The Court turned to examine the facts at hand. With respect to the defendant’s argument that all payments had been made under protest, the Court noted that what was being challenged at the time, was not the defendant’s liability to pay such debts, but the quantum of the debt itself and that therefore the existence of the debt was not under challenge. To this end, the Court quoted a judgment in the names Mary Rose Tabone nee Stellini vs Silvio Vassallo pro et noe, whereby it was held that where a debtor does not contest the debt per se, but merely contests the amount due, the debtor would still be acknowledging the existence of the debt and that by effecting payments, albeit in protest, would still be interrupting any prescription lapsed in his favour.

The Court ultimately determined that the defendant had stopped the running of prescription in her favour both by signing a private writing by virtue of which she assumed “complete responsibility” for the debt and by effecting partial repayment thereof.

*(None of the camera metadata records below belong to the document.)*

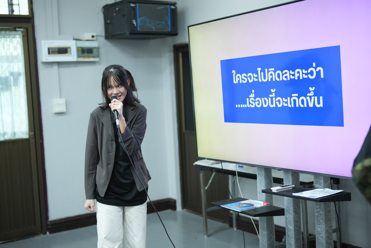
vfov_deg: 27.0
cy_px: 124
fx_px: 515
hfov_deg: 39.6
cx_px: 186
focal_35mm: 50
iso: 1000
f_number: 1.4
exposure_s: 1/400
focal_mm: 50
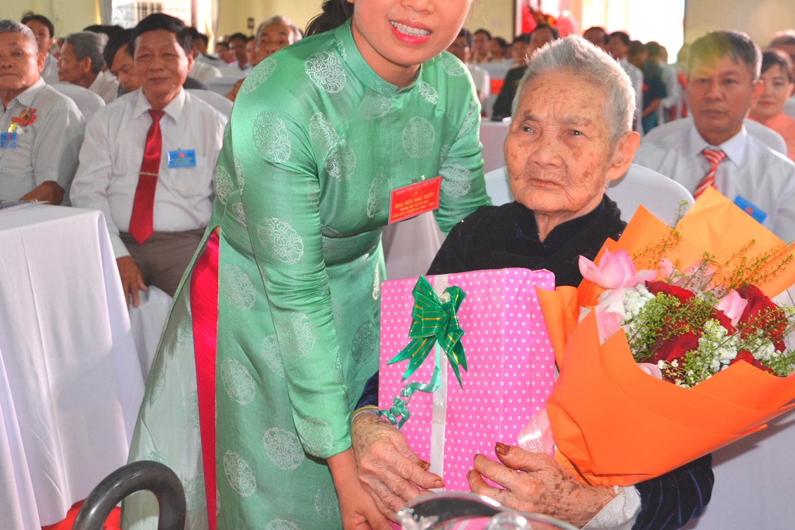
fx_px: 994
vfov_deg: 29.7
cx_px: 407
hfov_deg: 43.6
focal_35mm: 45
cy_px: 178
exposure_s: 1/60
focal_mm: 22
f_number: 3.8
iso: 450
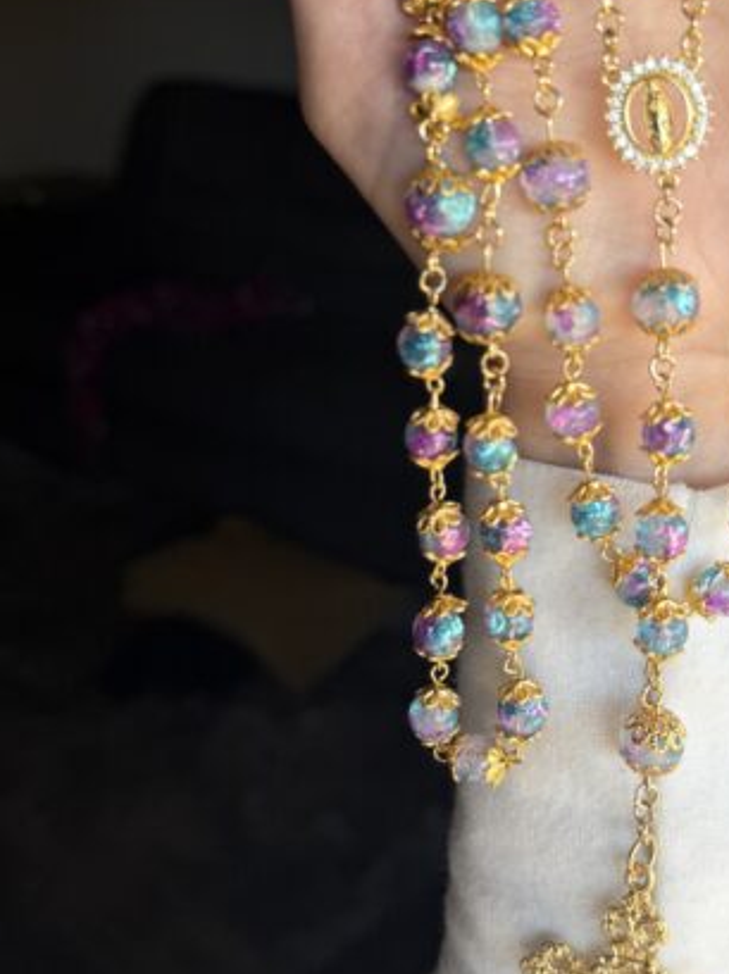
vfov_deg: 40.1
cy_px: 350
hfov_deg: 30.6
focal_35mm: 47
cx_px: 486
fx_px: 1322
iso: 64
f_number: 1.78
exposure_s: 1/200
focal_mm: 6.76
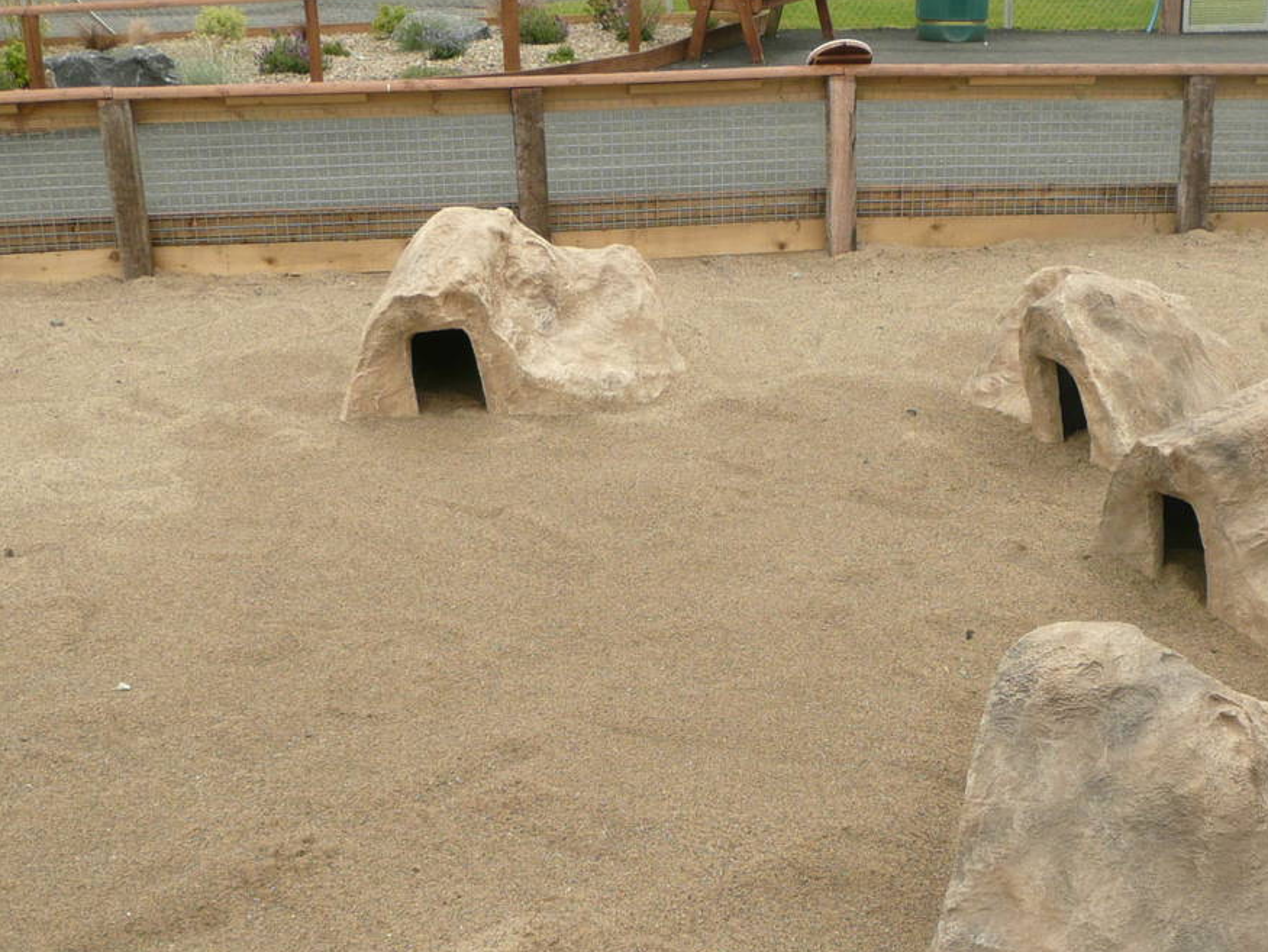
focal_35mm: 53
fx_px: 1942
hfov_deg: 36.0
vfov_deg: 27.1
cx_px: 764
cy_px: 725
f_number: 3.3
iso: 100
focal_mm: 4.6
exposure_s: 1/250
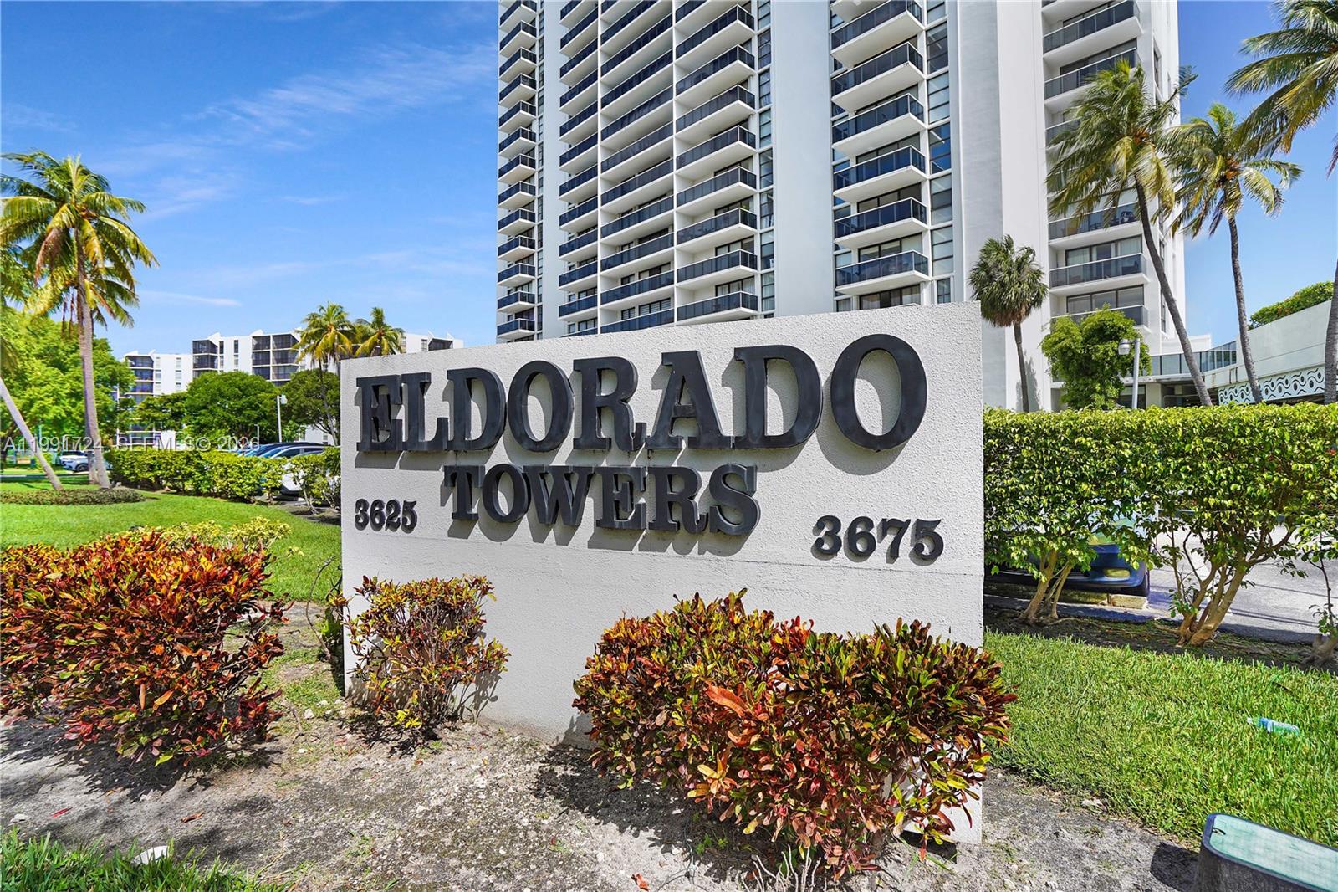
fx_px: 595
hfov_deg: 96.7
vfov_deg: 73.7
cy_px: 446
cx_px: 669
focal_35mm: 16
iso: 100
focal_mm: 16
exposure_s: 1/500
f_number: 5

Both these actions could be construed as being an unequivocal and absolute assumption of the debt in question. That being said, the Court continued by stating that neither the admission nor any subsequent repayments had the effect of altogether barring the running of prescription in the defendant’s favour; such acts could not be deemed to have bound the defendant to make good for the debt for life but rather each acknowledgement, whether tacit or otherwise, merely had the effect of re-setting the point in time at which prescription would be deemed to have started lapsing again. It was thereby still possible for the defendant to claim prescription provided that five years had lapsed from the date of her final acknowledgement.

On a final point, the Court disagreed with the plaintiffs that the institution of proceedings by Malatcom against both platiniffs and the defendants for the recovery of sums owed to it, had the effect of stopping the lapse of prescription in plaintiffs’ favour, given that the proceedings had not been instituted by the plaintiffs themselves. Thus, regardless of the fact that the defendant had been validly served with the proceedings, Sacco had only been called upon to answer for claims brought about by Maltacom specifically and not with respect to the debt forming the subject of these proceedings, which, although connected, was not one and the same.

Following an examination of the facts at hand, it eventually transpired that the contested debt had been last acknowledged by Sacco more than five years prior to the commencement of the proceedings for its recovery and that therefore notwithstanding the defendant’s acknowledgment of the debt, plaintiffs’ claim has been barred by the lapse of prescription.